TASK DIRECTIONS: From the line containing "vfov_deg: 102.1" down to the final line of the entries below, return each line exactly and drop the pictures.

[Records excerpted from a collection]
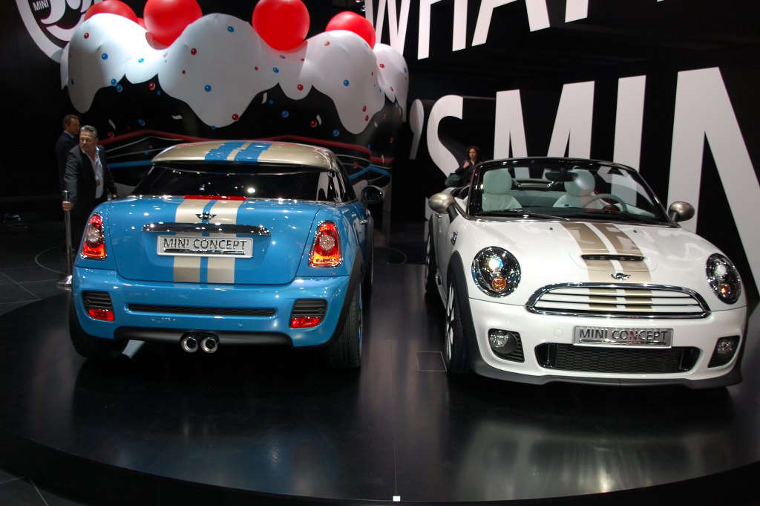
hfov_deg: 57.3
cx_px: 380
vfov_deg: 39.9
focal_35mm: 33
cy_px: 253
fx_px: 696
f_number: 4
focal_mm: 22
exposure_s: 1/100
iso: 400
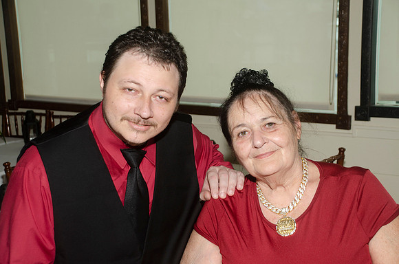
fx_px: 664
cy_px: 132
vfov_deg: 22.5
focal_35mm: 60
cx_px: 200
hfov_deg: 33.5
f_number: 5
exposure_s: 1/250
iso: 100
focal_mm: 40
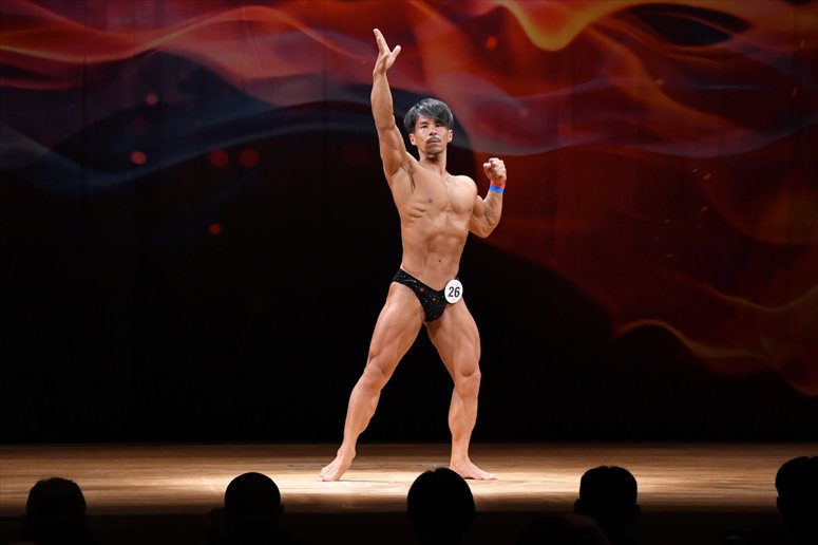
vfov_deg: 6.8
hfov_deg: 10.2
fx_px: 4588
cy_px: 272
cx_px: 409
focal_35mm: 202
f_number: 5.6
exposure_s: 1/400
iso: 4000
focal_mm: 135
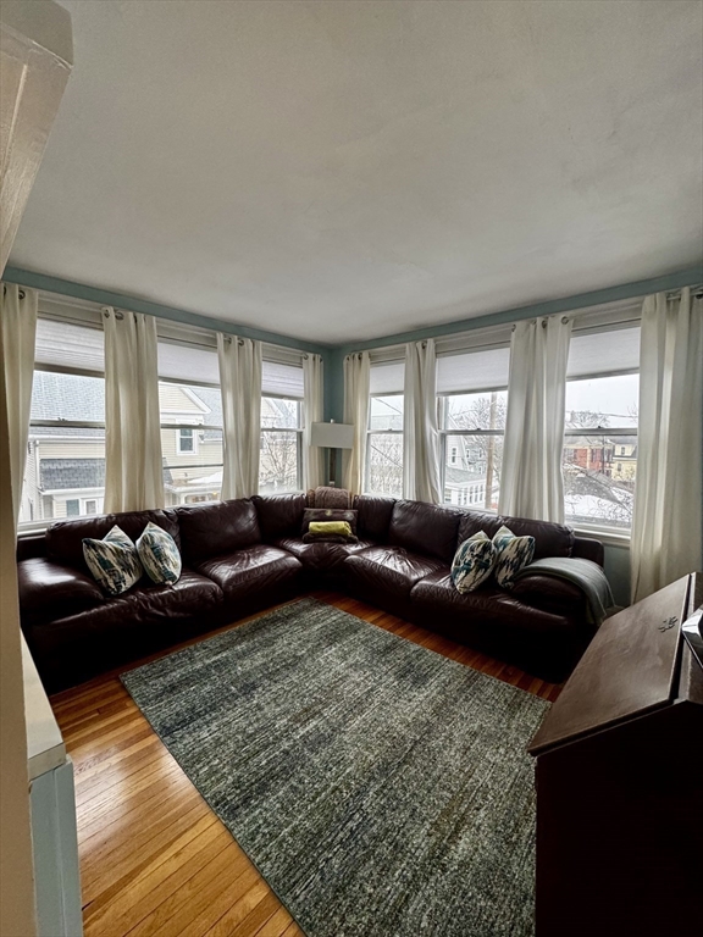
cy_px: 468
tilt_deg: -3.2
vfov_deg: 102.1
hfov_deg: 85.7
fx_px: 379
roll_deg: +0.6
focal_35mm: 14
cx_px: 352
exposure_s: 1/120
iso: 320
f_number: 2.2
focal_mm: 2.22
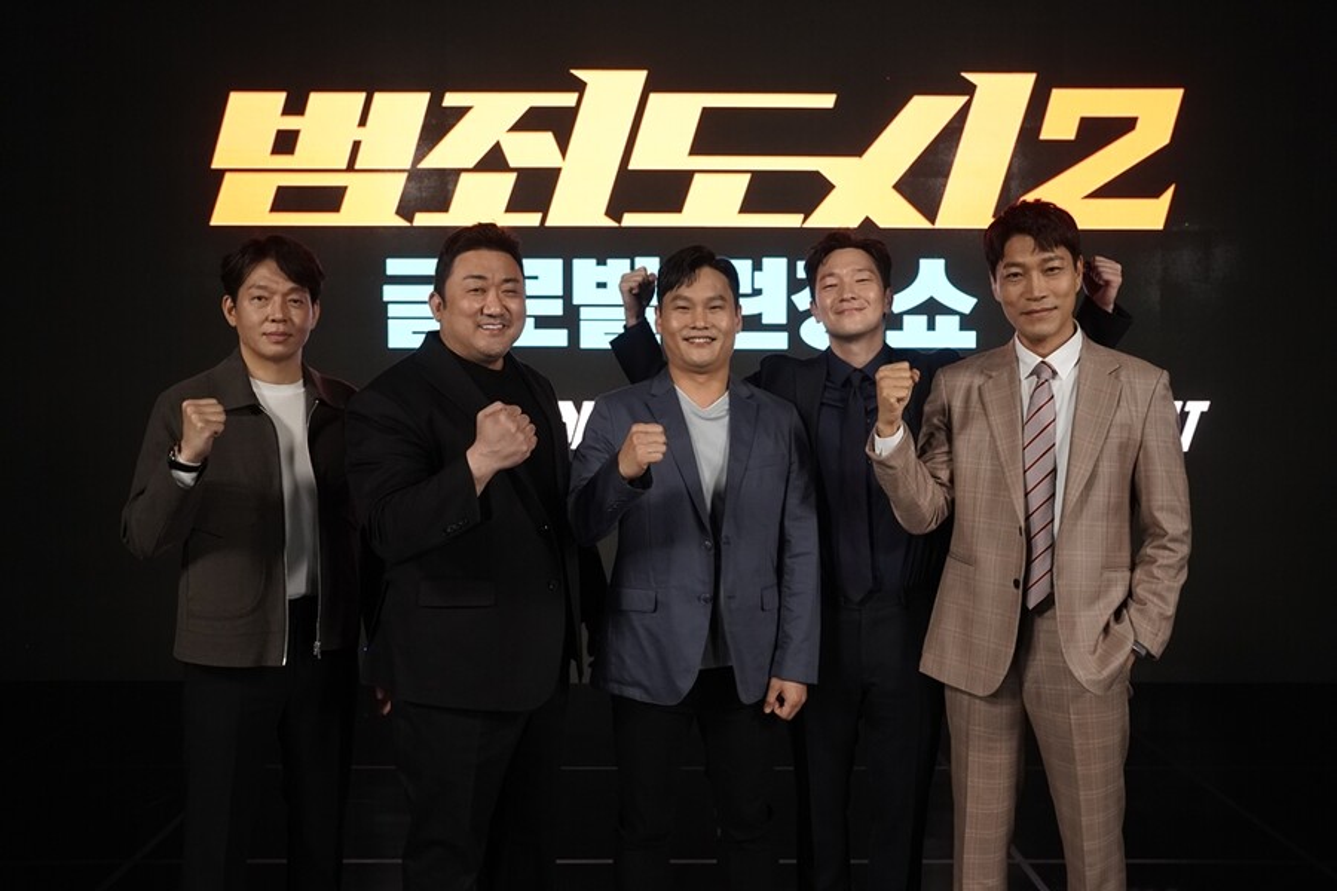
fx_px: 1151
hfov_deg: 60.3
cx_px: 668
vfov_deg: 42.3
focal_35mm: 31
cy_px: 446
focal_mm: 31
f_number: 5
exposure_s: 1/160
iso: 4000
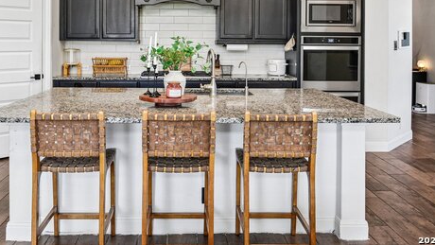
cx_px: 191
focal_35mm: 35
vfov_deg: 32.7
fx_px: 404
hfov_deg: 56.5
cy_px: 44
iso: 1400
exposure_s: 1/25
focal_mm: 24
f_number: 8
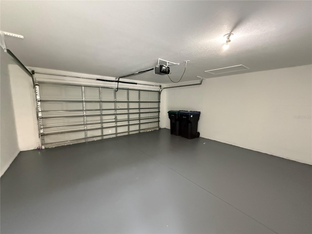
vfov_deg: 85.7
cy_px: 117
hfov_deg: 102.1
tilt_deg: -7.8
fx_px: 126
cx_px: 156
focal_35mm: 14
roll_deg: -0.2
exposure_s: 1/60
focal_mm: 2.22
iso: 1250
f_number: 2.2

ANSWER FOR THE TASK:
vfov_deg: 102.1
hfov_deg: 85.7
fx_px: 379
roll_deg: +0.6
focal_35mm: 14
cx_px: 352
exposure_s: 1/120
iso: 320
f_number: 2.2
focal_mm: 2.22
fx_px: 1151
hfov_deg: 60.3
cx_px: 668
vfov_deg: 42.3
focal_35mm: 31
cy_px: 446
focal_mm: 31
f_number: 5
exposure_s: 1/160
iso: 4000
cx_px: 191
focal_35mm: 35
vfov_deg: 32.7
fx_px: 404
hfov_deg: 56.5
cy_px: 44
iso: 1400
exposure_s: 1/25
focal_mm: 24
f_number: 8
vfov_deg: 85.7
cy_px: 117
hfov_deg: 102.1
tilt_deg: -7.8
fx_px: 126
cx_px: 156
focal_35mm: 14
roll_deg: -0.2
exposure_s: 1/60
focal_mm: 2.22
iso: 1250
f_number: 2.2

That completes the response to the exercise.